世界銀行、2021年のサブサハラ・アフリカの経済成長見通しを下方修正(アフリカ、南アフリカ共和国)
ジェトロ・ビジネス短信 / 2021年1月12日 0時30分
世界銀行は1月5日発表の「世界経済見通し」(2021年1月6日記事参照)で、2021年のサブサハラ・アフリカ地域(以下、サブサハラ)の実質GDP成長率見通しを2.7%とし、2020年6月の前回発表(2020年6月11日記事参照)の3.1%から下方修正した。2020年の成長率についても、前回発表より0.9ポイント低いマイナス3.7%とした。2022年については、2021年を上回る3.3%との予測を示した。
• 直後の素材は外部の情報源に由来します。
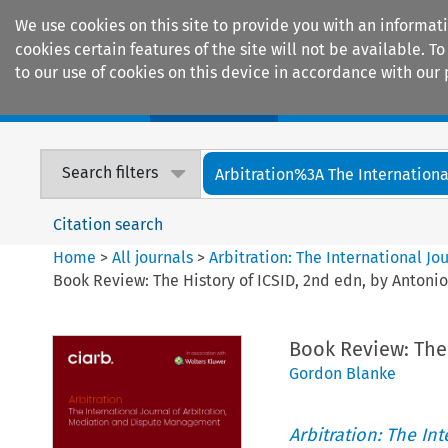
We use cookies on this site to provide you with an informat
cookies certain features of the site will not be available.
to our use of cookies on this device in accordance with our 
Home
Journals
Encyclopaedias
Search filters
Arbitration%3A The International
Citation search
Home
>
All journals
>
Arbitration: The International J
Book Review: The History of ICSID, 2nd edn, by Antonio
Book Review: The 
Gordon Blanke
Arbitration: The In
同行は下方修正の理由として、現在も一部の国では新型コロナウイルスの感染拡大が収束していないことが、経済活動の回復に遅れをもたらすとした。また、世界的な資源価格の低迷を受け、特に産油国であるナイジェリアや南アフリカ共和国など資源輸出国で経済回復が遅れるとの見通しを示した。さらなる押し下げリスクとして、中国以外のアフリカの主要貿易相手国が、新型コロナのワクチン投与の遅れにより収束に時間を要し、経済再生に時間がかかる恐れがあることを指摘した。サブサハラ域内においても、脆弱(ぜいじゃく)なインフラや物流面などは、大規模なワクチン投与の障壁になるとした。
サブサハラ域内最大の経済大国であるナイジェリアは、原油価格低迷により、2021年の成長率は1.1%と前回発表から0.9ポイント下方修正された。域内の経済規模2位の南アも、新型コロナの感染拡大が依然として続き、前回発表より0.7ポイント低い3.3%の回復にとどまるとした。同行の定義によるサブサハラ47カ国中、2021年に最も高い成長率が予測された国はケニアで6.9%だった。東アフリカでは、ルワンダ(5.7%)とタンザニア(5.5%)が続く。西アフリカでは、コートジボワールやギニアが5.5%と予測されるなど、2020年から大きく回復を見込まれる国が目立った。他方で、政情が不安定な南スーダン(マイナス3.4%)、原油輸出に依存する赤道ギニア(マイナス2.8%)、コンゴ共和国(マイナス2.0%)などは、2021年もマイナス成長が見込まれている。